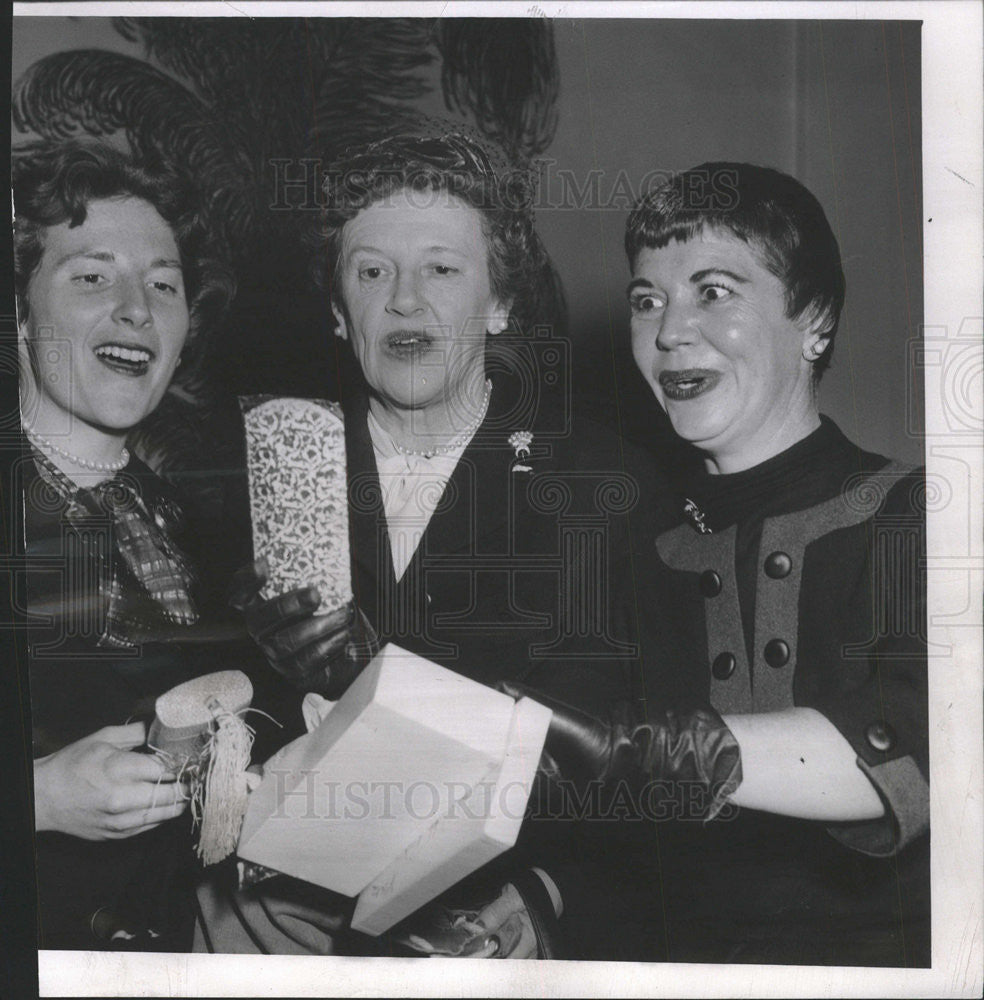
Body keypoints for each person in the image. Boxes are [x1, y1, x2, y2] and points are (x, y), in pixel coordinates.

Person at [216, 126, 674, 959]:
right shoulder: (271, 481)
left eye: (441, 267)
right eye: (371, 271)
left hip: (507, 928)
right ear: (336, 309)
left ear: (498, 304)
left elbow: (616, 767)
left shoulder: (602, 485)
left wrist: (538, 899)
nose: (403, 299)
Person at [505, 162, 930, 966]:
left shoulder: (916, 515)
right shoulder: (632, 546)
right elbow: (593, 832)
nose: (669, 331)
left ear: (812, 318)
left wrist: (669, 755)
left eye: (714, 290)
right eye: (646, 300)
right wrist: (532, 897)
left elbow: (930, 741)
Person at [15, 140, 237, 950]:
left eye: (164, 285)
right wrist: (35, 799)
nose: (137, 307)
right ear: (19, 310)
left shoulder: (201, 529)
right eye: (92, 276)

++++++++++

**WORK ORDER**. Transcribe every line of the records exactly. Pictures do not belong in the copy.

**EXERCISE RESULT**.
Body keypoints for each person in the image. Boxes are [x1, y1, x2, y2] and points are (x, y), in pixel coordinates.

Person at [216, 126, 674, 959]:
right shoulder: (271, 481)
left eye: (441, 267)
right eye: (371, 271)
left hip: (507, 928)
right ear: (336, 309)
left ear: (498, 304)
left elbow: (616, 767)
left shoulder: (602, 485)
left wrist: (538, 899)
nose: (403, 299)
Person at [505, 162, 930, 966]:
left shoulder: (916, 515)
right shoulder: (632, 546)
right elbow: (593, 832)
nose: (669, 331)
left ear: (812, 318)
left wrist: (669, 755)
left eye: (714, 290)
right eye: (646, 300)
right wrist: (532, 897)
left elbow: (930, 741)
Person at [15, 140, 237, 950]:
left eye: (164, 285)
right wrist: (35, 799)
nose: (137, 307)
right ear: (19, 310)
left shoulder: (201, 529)
right eye: (92, 276)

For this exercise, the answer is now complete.